◆ The task:
Rewrite the part of the Triplemanía XIV text that opens with the words containing "Pay-per-view chronology" and closes with "and Muerte Cibernética.", putting "14th" in place of "fourteenth".

◆ Selected passage:

*** Begin section ***

- The official logo of Triplemanía XIV
- Promotion: AAA
- Date: June 18, 2006
- City: Naucalpan, Mexico
- Venue: El Toreo
- Attendance: 18,000

Pay-per-view chronology
| ← Previous Rey de Reyes | Next → Verano de Escándalo |

Triplemanía chronology
| ← Previous XIII | Next → XV |

= Triplemanía XIV =

2006 Lucha Libre AAA World Wide event

Triplemanía XIV was the fourteenth Triplemanía professional wrestling show promoted by AAA. The show took place on June 18, 2006 in Naucalpan, Mexico. The Main event featured a Lucha de Apuestas "Mask vs. Mask" match. The two men that put their masks on the line were La Parka and Muerte Cibernética.

==Production==
===Background===
In early 1992 Antonio Peña was working as a booker and storyline writer for Consejo Mundial de Lucha Libre (CMLL), Mexico's largest and the world's oldest wrestling promotion, and was frustrated by CMLL's very conservative approach to professional wrestling, specifically the style of wrestling known as Lucha Libre (Spanish for "freestyle wrestling"). He joined forced with a number of younger, very talented wrestlers who felt like CMLL was not giving them the recognition they deserved and decided to split from CMLL to create Asistencia Asesoría y Administración, later simply known as "AAA" or Triple A. After making a deal with the Televisa television network AAA held their first show in April 1992. The following year Peña and AAA held their first Triplemanía event, building it into an annual event that would become AAA's Super Bowl event, similar to the WWE's WrestleMania being the biggest show of the year. The 2006 Triplemanía was the 14th year in a row AAA held a Triplemanía show and the 19th overall show under the Triplemanía banner.

*** End section ***

◆ Information shown:
*** Begin section ***

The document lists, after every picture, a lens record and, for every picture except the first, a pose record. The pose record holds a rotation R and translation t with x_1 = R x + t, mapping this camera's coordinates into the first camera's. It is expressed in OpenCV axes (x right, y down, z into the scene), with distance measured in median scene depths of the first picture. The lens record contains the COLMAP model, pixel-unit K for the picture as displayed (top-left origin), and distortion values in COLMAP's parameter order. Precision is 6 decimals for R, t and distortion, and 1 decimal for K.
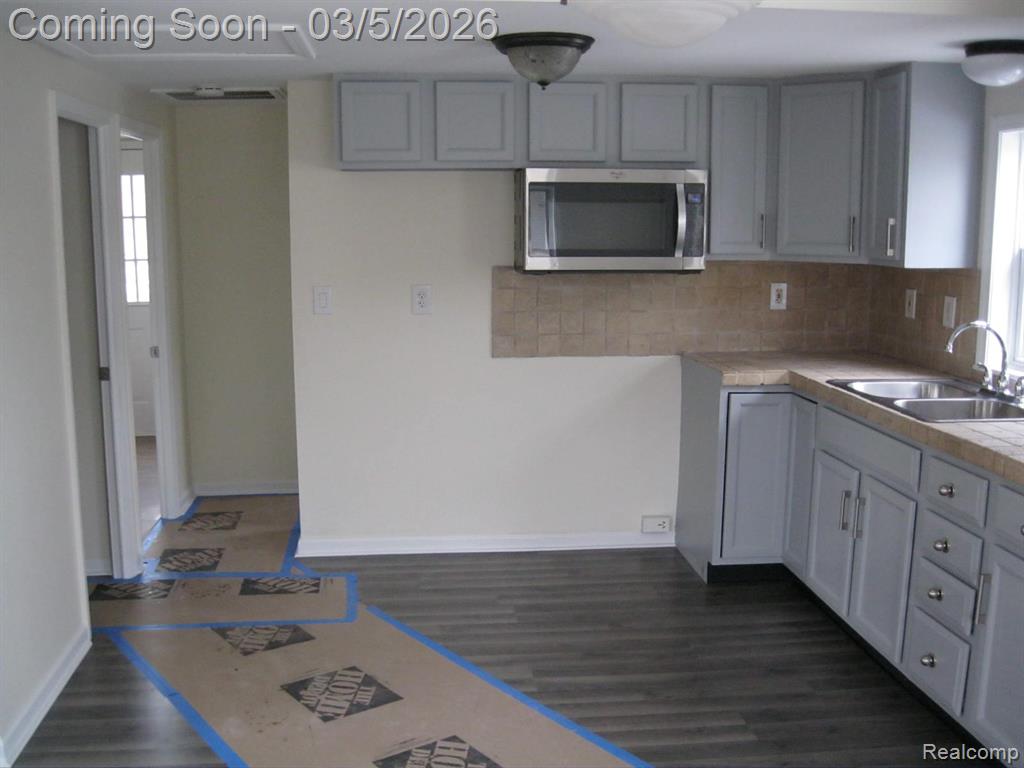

*** End section ***

◆ Solved exercise:
Pay-per-view chronology
| ← Previous Rey de Reyes | Next → Verano de Escándalo |

Triplemanía chronology
| ← Previous XIII | Next → XV |

= Triplemanía XIV =

2006 Lucha Libre AAA World Wide event

Triplemanía XIV was the 14th Triplemanía professional wrestling show promoted by AAA. The show took place on June 18, 2006 in Naucalpan, Mexico. The Main event featured a Lucha de Apuestas "Mask vs. Mask" match. The two men that put their masks on the line were La Parka and Muerte Cibernética.